Clues to the location of Genghis Khan's secret grave
On the vast flatlands of eastern Mongolia, enclosed by a two-mile wall in the form of an oval, diggers have uncovered tantalizing clues to the solution of one of history's enduring mysteries: the site of Genghis Khan's secret grave.
Finding the spot where the great Mongolian conqueror was laid to rest in 1227 by his famed horseback warriors would fill in a blank that has fascinated historians for centuries. Although he and his descendants galloped out of Mongolia to subdue most of the known world, Genghis Khan was buried without a monument or even a headstone, in keeping with Mongol belief that the dead should not be disturbed. Legend has it that the soldiers who carried out the mission were slaughtered to make sure the secret was safe for all time.

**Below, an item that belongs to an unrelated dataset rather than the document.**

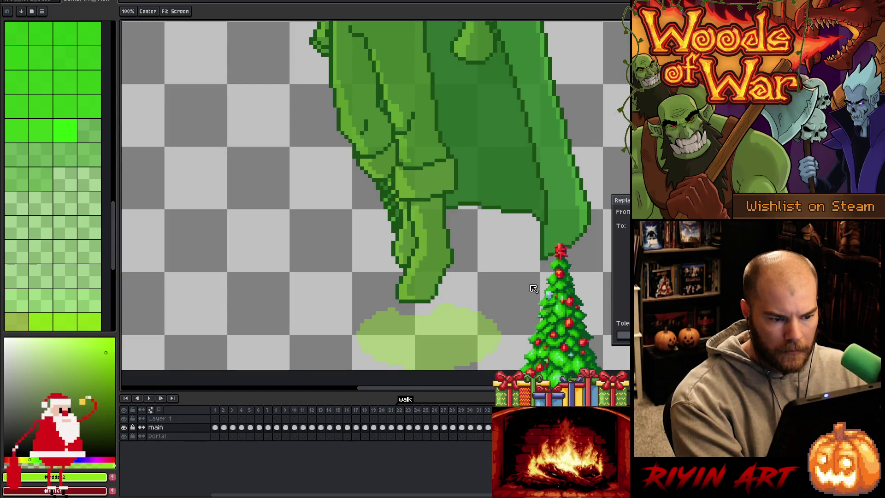
pyautogui.press('Escape')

For eight centuries it has been, despite a number of more or less scientific expeditions, claims and counterclaims, some of them evocative of an Indiana Jones movie. But a U.S.-Mongolian expedition organized by Maury Kravitz, a retired Chicago commodities trader, made what may have been a breakthrough two summers ago. His explorers unearthed several graves dating from the 13th century inside the wall, a shambles of stone 200 miles east of Ulan Bator, the Mongolian capital. Shagdaryn Bira, secretary general of the International Association for Mongol Studies and a recognized authority, said the graves are a promising sign that the wall could surround the bodies of Genghis Khan and his closest kin.